É quase um grito de libertação. Um “eu não estou sozinho”. Isso porque, conforme explicado por Kelly, a pessoa que se encontra em situação de luto tende a se isolar por julgar-se ‘chata’ ou monotemática por falar muito da perda. “Assim, ela perde vínculos sociais. E os grupos de apoio podem ser uma forma de identificação com um novo ideal e com o querer ajudar o outro. Essa é uma forma de ser ouvido e ouvir, de falar sobre o seu sofrimento, mas também uma forma de ouvir sobre a experiência do outro e entender como ele superou aquela perda.”




 
 
"O luto é, em geral, um momento no qual podemos nos voltar para nós mesmos, recalibrar as nossas emoções e os nossos pensamentos para que se possam criar estratégias e formas de viver de outra forma, de reassumir a rotina e recriar a nossa vida”
 
Kelly Robis, psiquiatra
 
 
(foto: Rafael Miranda/Divulgação)
 
 
"A possibilidade de viver um luto patológico é muito maior, porque precisa existir o tempo da despedida, precisa existir esse momento de dizer as últimas palavras para aquela pessoa que se foi”
 
Carolina Oliva, psicóloga clínica

A assistente social Tânia Regina Villanoeva Fernandes, de 59 anos, concorda que essa união e compartilhamento entre famílias enlutadas é uma espécie de aconchego. Ela, que já havia experienciado essa rede de apoio ao participar de um grupo de ajuda denominado Apoio a Perdas Irreparáveis (API), atualmente busca ajudar outras pessoas que passam pelo que ela passou há alguns anos com a perda de um de seus filhos. “O Doando Amor nasceu, na verdade, ainda na missa de sétimo dia do meu Daniel.”

☆ ☆ ☆ ☆

### EXERCÍCIO
No texto sobre o luto, qual é o nome do grupo de ajuda de que a assistente social Tânia Regina Villanoeva Fernandes participou?

Registros de um conjunto de dados:
☆ ☆ ☆ ☆

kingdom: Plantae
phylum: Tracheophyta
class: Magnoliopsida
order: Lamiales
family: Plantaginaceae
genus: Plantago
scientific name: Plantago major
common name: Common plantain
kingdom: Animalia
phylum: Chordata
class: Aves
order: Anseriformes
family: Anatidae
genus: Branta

☆ ☆ ☆ ☆

### RESPOSTA
Apoio a Perdas Irreparáveis (API).